3 Reasons Why Encryption Is Not as Safe as You May Believe

Encryption is a cozy word. It sounds like you’ve just hired armed guards to stand in front of your doors with instructions to attack anyone who gets within twenty meters of you. What if I told you that the security that you rely on to keep your applications and data safe is nothing more than a lock that will be outdated tomorrow? How about the fact that most service providers don’t even bother to give you transparent information about the way they handle security? There are so many reasons to tread carefully, it’s hard to condense it within any measure of words. That doesn’t mean I won’t try.

Encryption Is Unreliable

The toughest encryption today will be outrun by the weakest encryption of tomorrow. This is an inevitable reality. Of course, you don’t have to worry a whole lot about the level of encryption your service provider gives you as long as it hasn’t been solved. The word “solved” in this context means that a form of encryption has been repeatedly cracked. If your service provider encrypts your data using outdated algorithms, both you and the provider will suffer for that.
Once Government Cracks Something, Hackers Aren’t Far Behind

You probably know about SSL and rely on it on a daily basis to access Facebook and your email. Perhaps it’s also no surprise to you that the NSA has cracked RSA and SSL. This tells you something about the future. At the very least, SSL and RSA encryption will be simply outdated as hackers grab a piece of the NSA’s pie and learn how to crack their way into servers for illicit purposes. Just like companies base their designs sometimes on government work, hackers also use government surveillance as a signal booster for what they should do next.
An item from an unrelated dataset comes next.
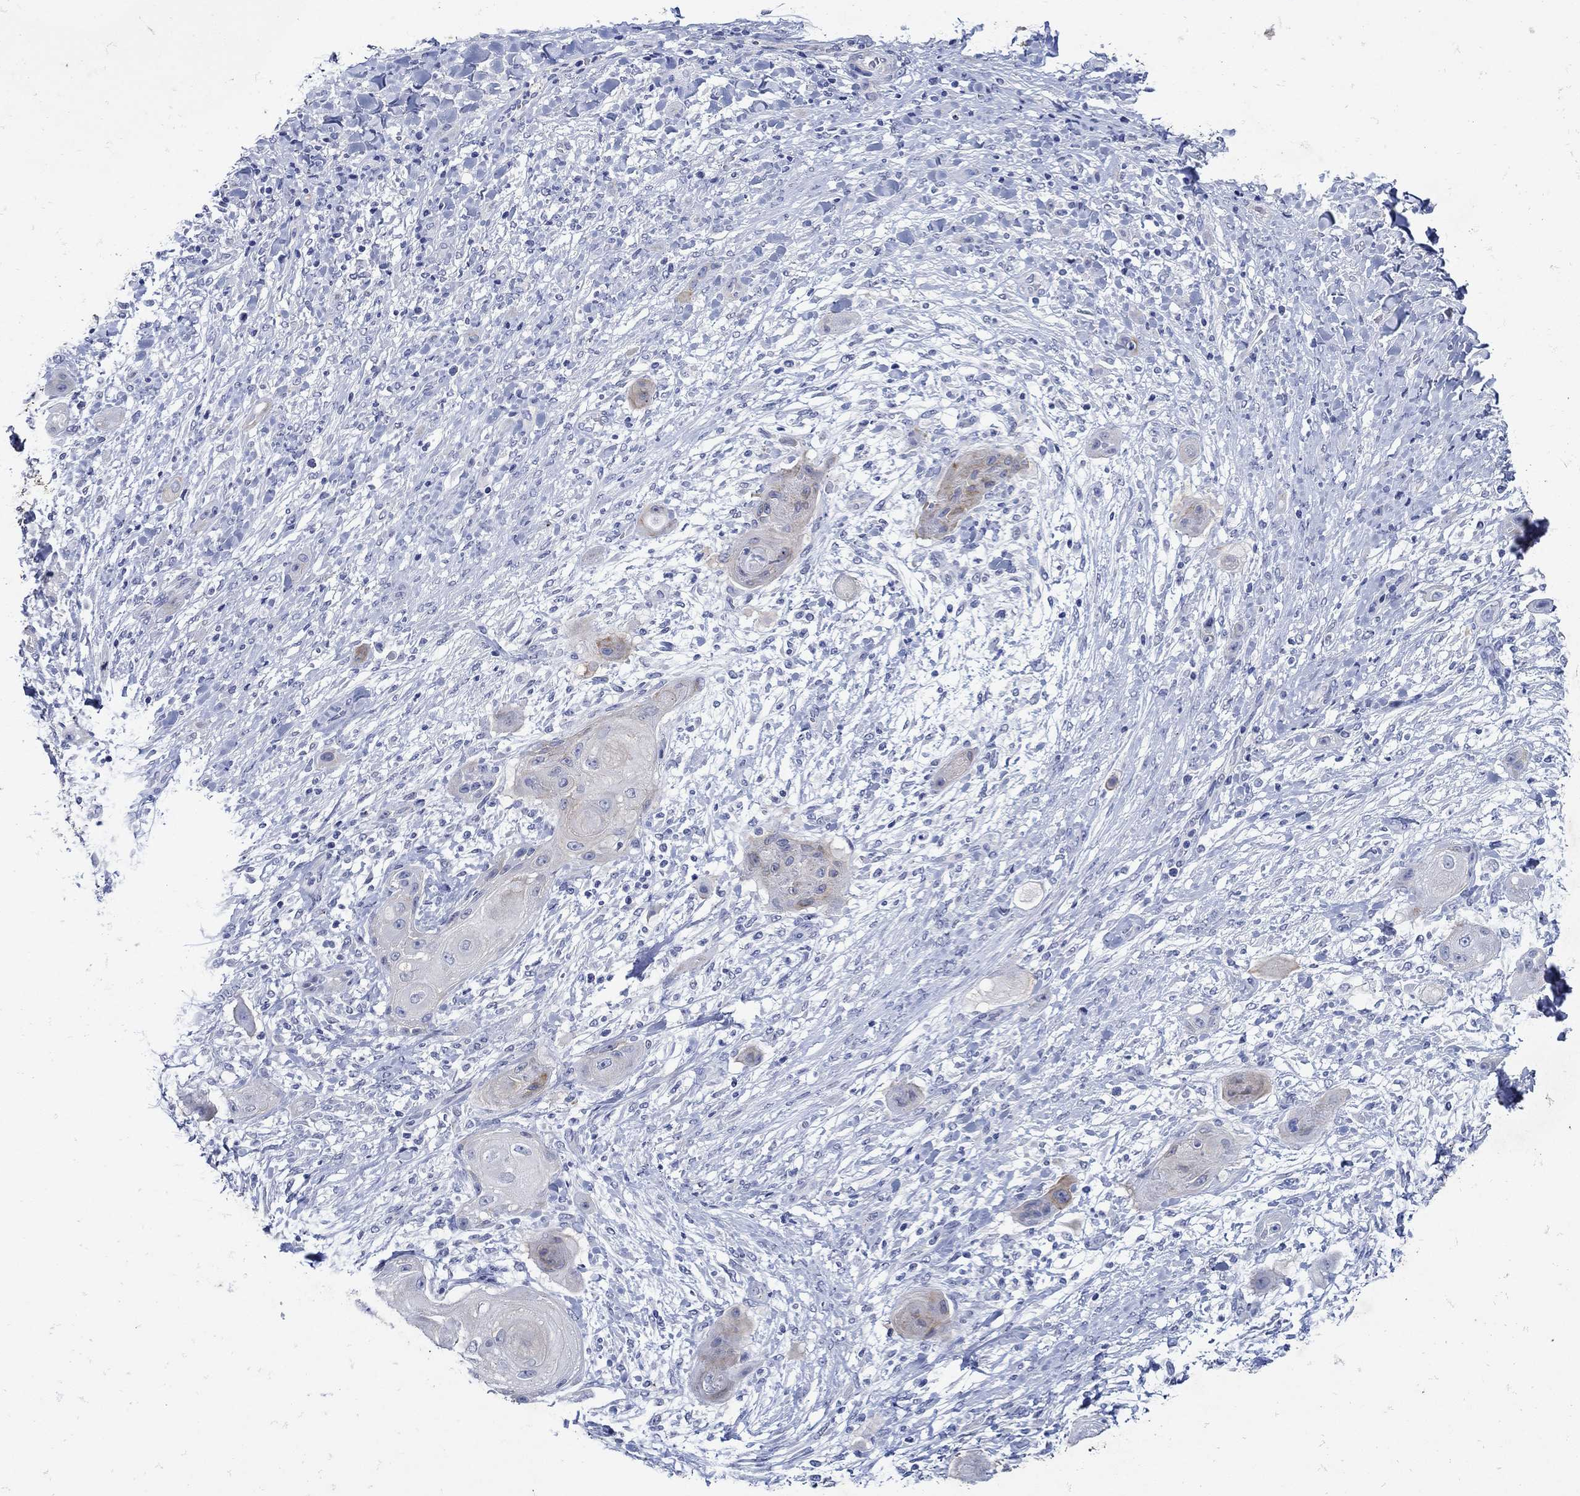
{"staining": {"intensity": "weak", "quantity": "<25%", "location": "cytoplasmic/membranous"}, "tissue": "skin cancer", "cell_type": "Tumor cells", "image_type": "cancer", "snomed": [{"axis": "morphology", "description": "Squamous cell carcinoma, NOS"}, {"axis": "topography", "description": "Skin"}], "caption": "An IHC image of skin cancer is shown. There is no staining in tumor cells of skin cancer.", "gene": "NOS1", "patient": {"sex": "male", "age": 62}}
Your Phone Is No Better Off

Who’s developing your apps? It sure isn’t Google, Microsoft, or Apple. They’re just hosting the apps on their stores. Most of the people developing apps are just people. They have either a complete lack of or an adequate amount of resources, but nowhere near the near-infinite resources that the companies I just mentioned have. This means that they can only get a certain amount of talent into the fray. Unfortunately for you, this means that the apps you download from individual developers or very small startups that have no experience in the industry are riddled with privacy issues.
Some Guidelines

If you want to stay safe, just follow these rules:

    Keep an eye out for broken encryption. Search the type of encryption your service provider uses and use the term “broken.”
    Don’t email something you wouldn’t like to have out in the open. Use either face-to-face conversations or video conferencing (with end-to-end encryption, of course) to speak privately.
    Avoid using the same password for more than one service. This only makes a hacker’s job of destroying your identity on the web easier. Use SSO services if you’d like to better manage your passwords.
    Take a long hard look at the permissions requests your apps send before you install them. This gives you an idea of how extensive the damage can be from an app that is incompetently developed.
    Pay attention when a government cracks something. This is a sign that you should start avoiding that type of encryption altogether. It’s not necessarily an attempt to circumvent your government as much as it is an attempt to prevent hackers from getting ahead of you in the “cat and mouse” game.